Ingredients:
- 2 Tbs. olive oil, divided
- 1 small onion, peeled and minced
- 1 clove garlic, peeled and minced
- 1 pkg. (5 oz.) baby spinach
- 1/8 tsp. ground nutmeg
- 1 lb. frozen pizza dough, thawed
- 1/3 prepared chunky garden-style pasta sauce
- 10 oz. cherry tomatoes, halved
- 1 container (8 oz.) small fresh mozzarella cheese balls, halved
- 3 Tbs. pine nuts, toasted
Directions:
- Heat oven to 400 degrees. In a medium skillet over medium-high heat, cook 1 Tbs. olive oil for 30 seconds or until heated. Add onions. Cook 2 minutes or until tender, stirring occasionally. Add garlic. Cook 30 seconds, stirring often.
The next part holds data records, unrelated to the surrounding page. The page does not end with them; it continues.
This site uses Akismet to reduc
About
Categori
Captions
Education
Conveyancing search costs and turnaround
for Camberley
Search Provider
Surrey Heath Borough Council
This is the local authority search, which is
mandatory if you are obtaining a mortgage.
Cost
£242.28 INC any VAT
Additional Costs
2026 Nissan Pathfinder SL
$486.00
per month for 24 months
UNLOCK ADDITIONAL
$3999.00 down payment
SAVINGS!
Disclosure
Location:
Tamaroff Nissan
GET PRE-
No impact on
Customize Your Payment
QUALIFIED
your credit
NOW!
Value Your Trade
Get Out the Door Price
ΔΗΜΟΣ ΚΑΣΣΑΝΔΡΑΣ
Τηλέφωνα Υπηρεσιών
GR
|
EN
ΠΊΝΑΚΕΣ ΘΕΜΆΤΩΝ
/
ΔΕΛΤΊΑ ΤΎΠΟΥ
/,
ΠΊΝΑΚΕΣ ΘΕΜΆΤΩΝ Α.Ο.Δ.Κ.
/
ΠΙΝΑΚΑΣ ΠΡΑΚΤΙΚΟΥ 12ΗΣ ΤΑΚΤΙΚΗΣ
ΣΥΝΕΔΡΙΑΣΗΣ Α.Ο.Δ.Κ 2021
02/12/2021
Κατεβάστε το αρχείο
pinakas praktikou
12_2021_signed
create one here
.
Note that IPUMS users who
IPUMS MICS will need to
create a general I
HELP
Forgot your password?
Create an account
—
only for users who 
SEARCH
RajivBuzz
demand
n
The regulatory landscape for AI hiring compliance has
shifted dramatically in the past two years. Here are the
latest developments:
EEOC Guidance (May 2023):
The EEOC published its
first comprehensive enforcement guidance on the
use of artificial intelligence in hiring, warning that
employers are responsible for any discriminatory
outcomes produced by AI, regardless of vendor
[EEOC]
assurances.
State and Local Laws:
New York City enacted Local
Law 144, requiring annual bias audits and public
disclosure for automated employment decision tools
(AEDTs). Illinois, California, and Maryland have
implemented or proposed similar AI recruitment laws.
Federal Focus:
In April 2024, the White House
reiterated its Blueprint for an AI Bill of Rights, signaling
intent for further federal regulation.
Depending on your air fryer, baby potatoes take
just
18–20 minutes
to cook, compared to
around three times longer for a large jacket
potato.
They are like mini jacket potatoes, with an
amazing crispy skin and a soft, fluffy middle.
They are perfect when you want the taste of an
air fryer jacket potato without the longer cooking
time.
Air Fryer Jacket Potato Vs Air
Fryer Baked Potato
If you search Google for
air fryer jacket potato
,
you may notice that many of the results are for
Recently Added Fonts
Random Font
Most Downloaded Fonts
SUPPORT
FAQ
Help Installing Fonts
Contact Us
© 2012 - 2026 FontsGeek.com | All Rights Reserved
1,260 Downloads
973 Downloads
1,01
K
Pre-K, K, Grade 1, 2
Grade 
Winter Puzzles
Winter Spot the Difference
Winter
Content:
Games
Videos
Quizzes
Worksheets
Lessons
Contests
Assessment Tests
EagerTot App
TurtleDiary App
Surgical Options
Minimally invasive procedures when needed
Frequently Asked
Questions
- Stir in baby spinach and ground nutmeg. Cook 1 minute or until spinach is wilted, stirring frequently. Season with salt and ground black pepper.
- On lightly floured surface, using a rolling pin, roll out dough to 14” round. Transfer dough to baking sheet or oven stone. Spread prepared pasta sauce evenly over dough. Top sauce with spinach-onion mixture, halved tomatoes, cheese balls and pine nuts. Using a pastry brush, coat edges of dough with remaining olive oil.
- Bake for 20 minutes or until cheese is melted and crust is a golden brown. Serve warm.